=== Section Start ===

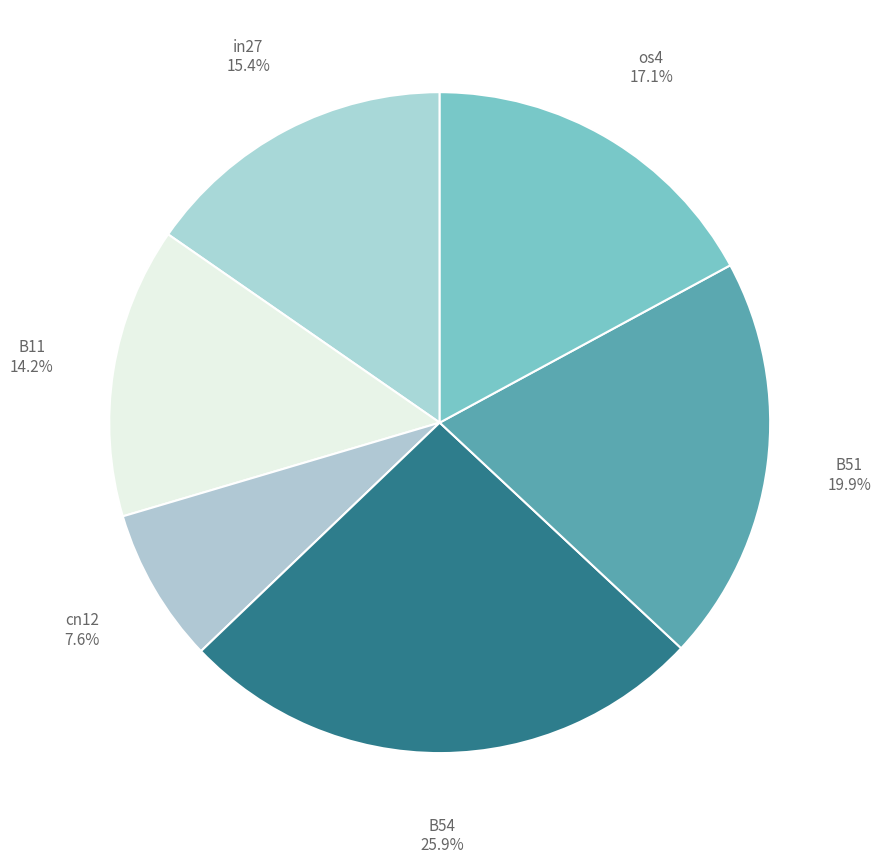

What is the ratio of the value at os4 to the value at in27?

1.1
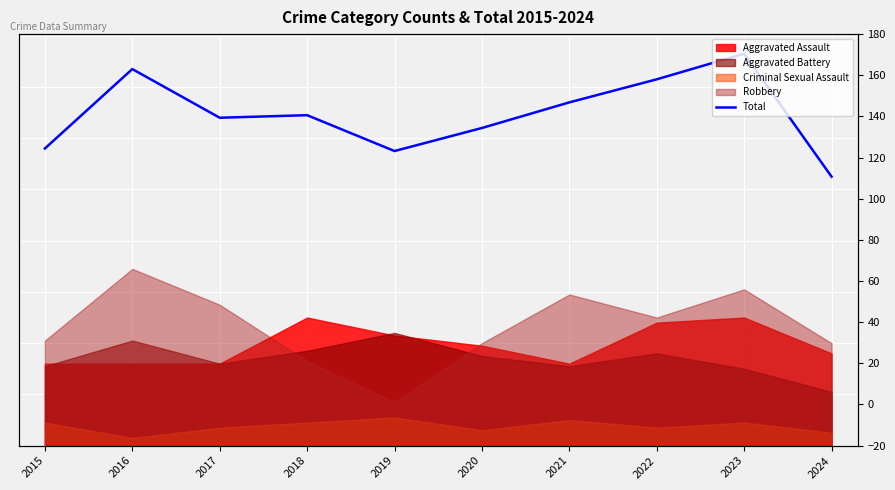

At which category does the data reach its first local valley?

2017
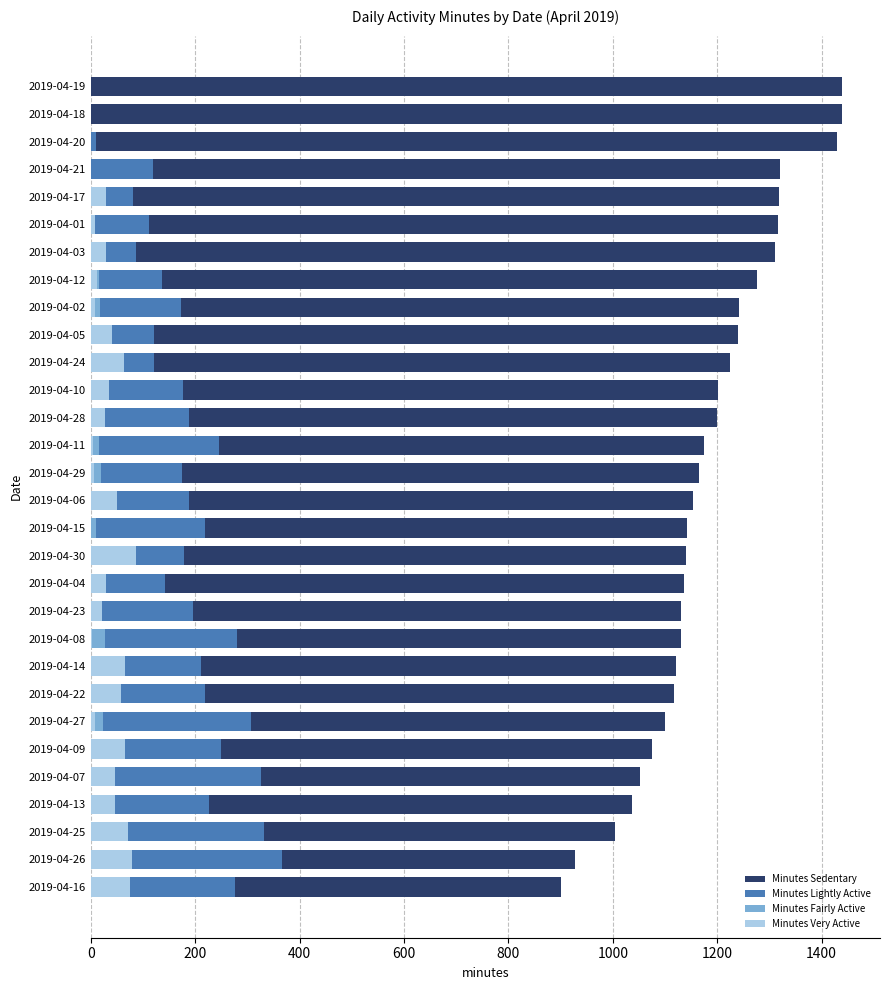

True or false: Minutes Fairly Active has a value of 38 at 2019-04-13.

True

=== Section End ===
=== Section Start ===

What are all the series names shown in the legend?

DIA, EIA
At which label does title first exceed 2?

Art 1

=== Section End ===
=== Section Start ===

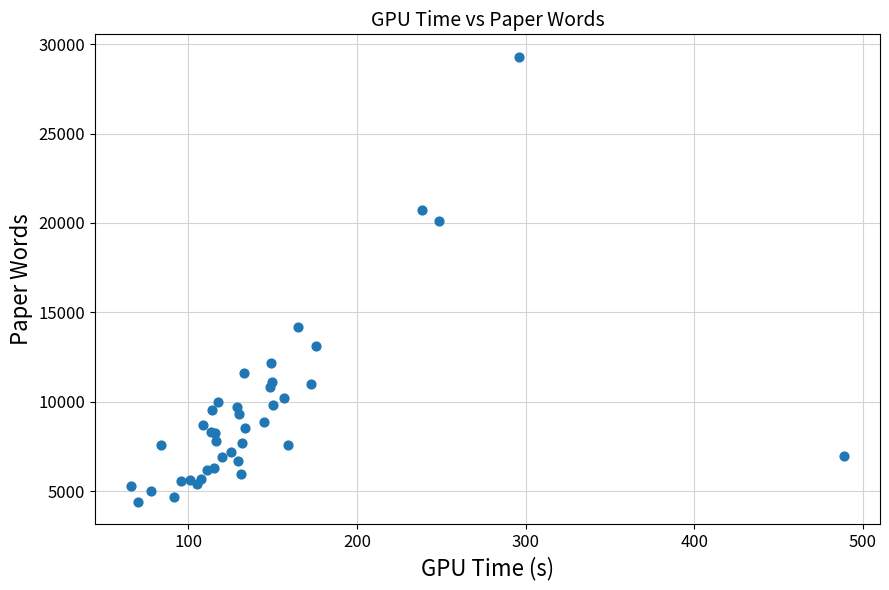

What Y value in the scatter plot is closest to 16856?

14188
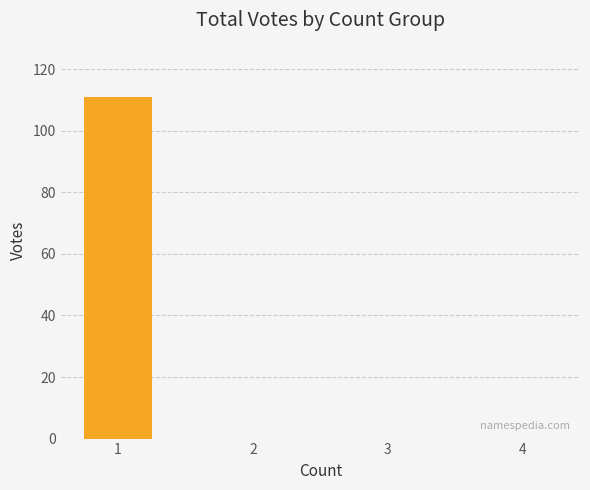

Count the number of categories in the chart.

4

=== Section End ===

THE TASK:
Gather each line of the records above that contains the word "What", and list those lines in the order they appear.

ANSWER:
What is the ratio of the value at os4 to the value at in27?
What are all the series names shown in the legend?
What Y value in the scatter plot is closest to 16856?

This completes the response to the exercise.